THE TASK: Repeat the text in the rows below word for word, without the pictures.

§ §

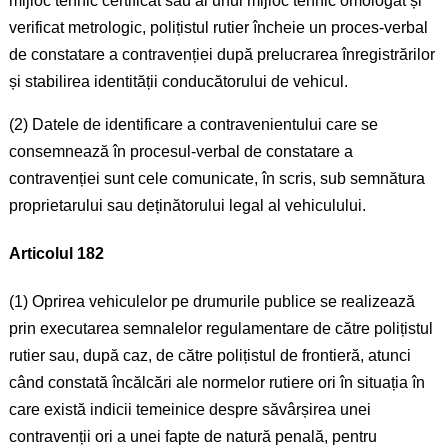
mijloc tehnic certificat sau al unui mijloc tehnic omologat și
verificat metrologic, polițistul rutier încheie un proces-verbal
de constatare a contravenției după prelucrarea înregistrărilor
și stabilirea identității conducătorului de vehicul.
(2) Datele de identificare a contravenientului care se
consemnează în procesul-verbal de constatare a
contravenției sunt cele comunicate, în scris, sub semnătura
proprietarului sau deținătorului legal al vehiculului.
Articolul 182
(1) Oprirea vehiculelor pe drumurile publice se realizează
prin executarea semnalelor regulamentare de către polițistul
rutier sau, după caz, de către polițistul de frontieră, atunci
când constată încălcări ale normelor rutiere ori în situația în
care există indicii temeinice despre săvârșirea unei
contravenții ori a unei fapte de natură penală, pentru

§ §

RESULT FOR THIS EXERCISE:
mijloc tehnic certificat sau al unui mijloc tehnic omologat și
verificat metrologic, polițistul rutier încheie un proces-verbal
de constatare a contravenției după prelucrarea înregistrărilor
și stabilirea identității conducătorului de vehicul.
(2) Datele de identificare a contravenientului care se
consemnează în procesul-verbal de constatare a
contravenției sunt cele comunicate, în scris, sub semnătura
proprietarului sau deținătorului legal al vehiculului.
Articolul 182
(1) Oprirea vehiculelor pe drumurile publice se realizează
prin executarea semnalelor regulamentare de către polițistul
rutier sau, după caz, de către polițistul de frontieră, atunci
când constată încălcări ale normelor rutiere ori în situația în
care există indicii temeinice despre săvârșirea unei
contravenții ori a unei fapte de natură penală, pentru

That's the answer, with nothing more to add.